> _Task objective_
Format the rows below as a numbered list, omitting blank lines and leaving out the pictures.

> _Data for this exercise_
• • • • •

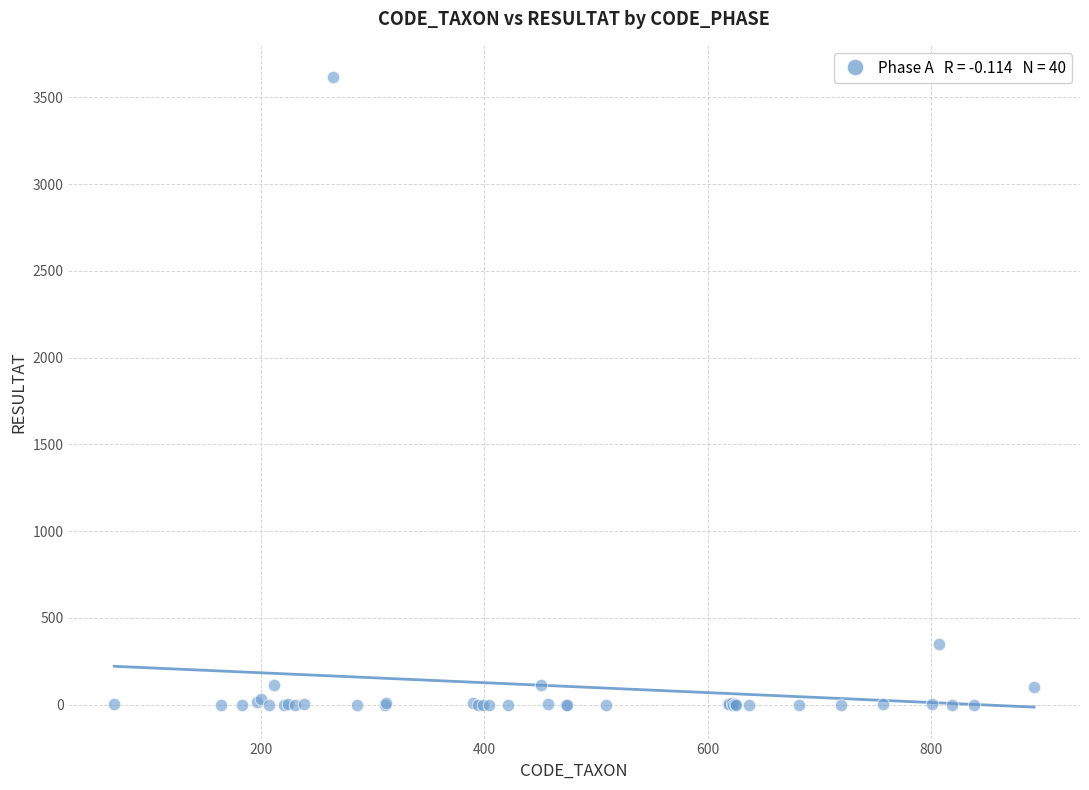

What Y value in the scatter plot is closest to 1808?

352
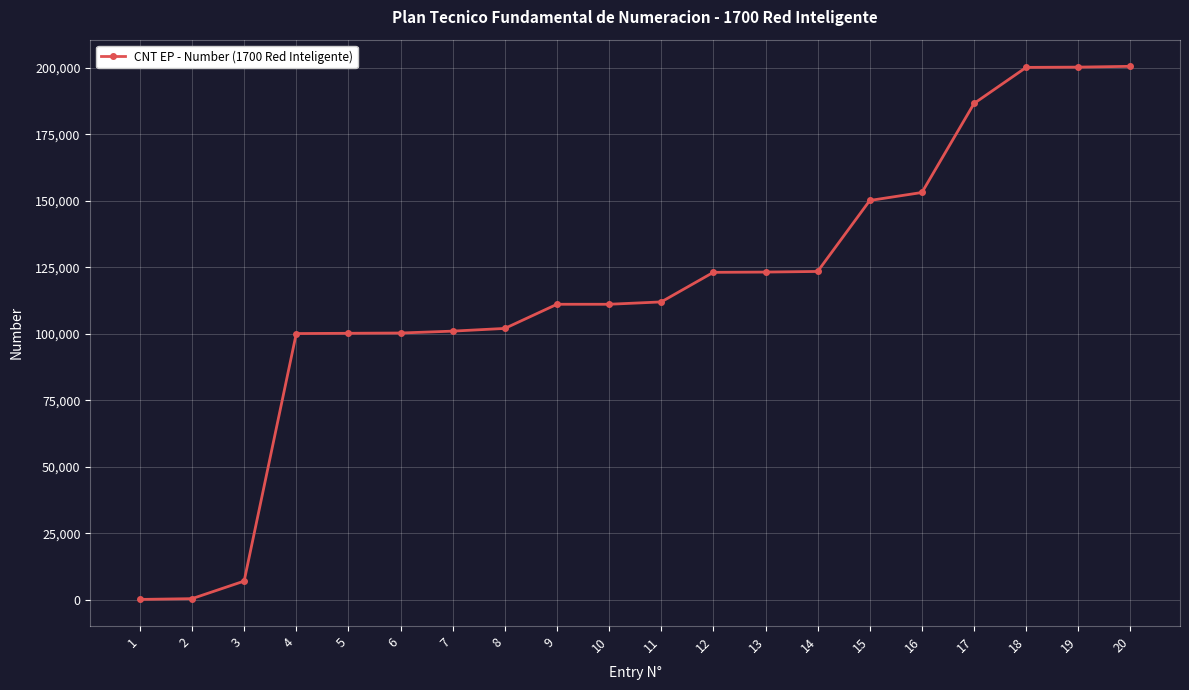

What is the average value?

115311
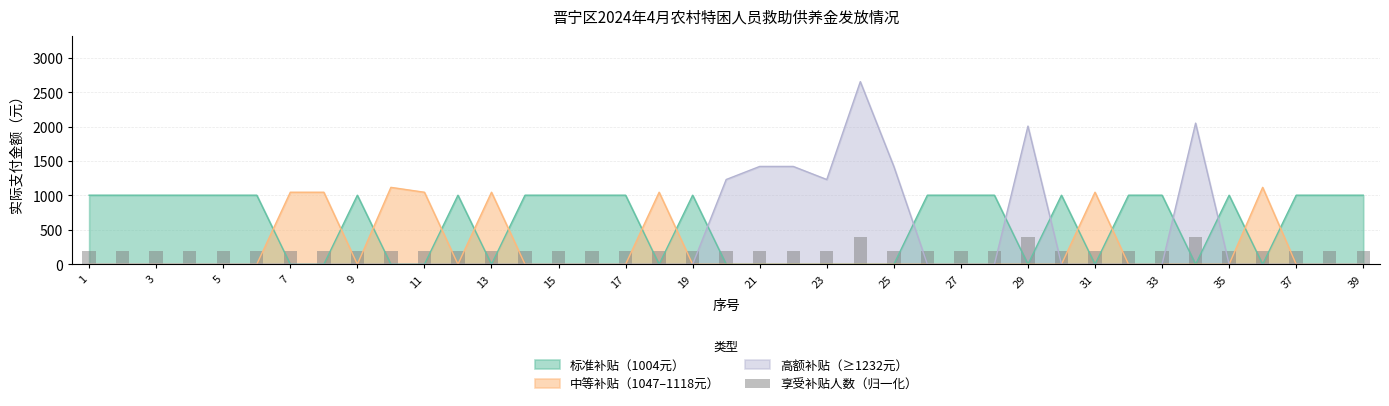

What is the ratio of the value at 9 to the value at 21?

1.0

• • • • •

> _Task answer_
1. What Y value in the scatter plot is closest to 1808?
2. 352
3. What is the average value?
4. 115311
5. What is the ratio of the value at 9 to the value at 21?
6. 1.0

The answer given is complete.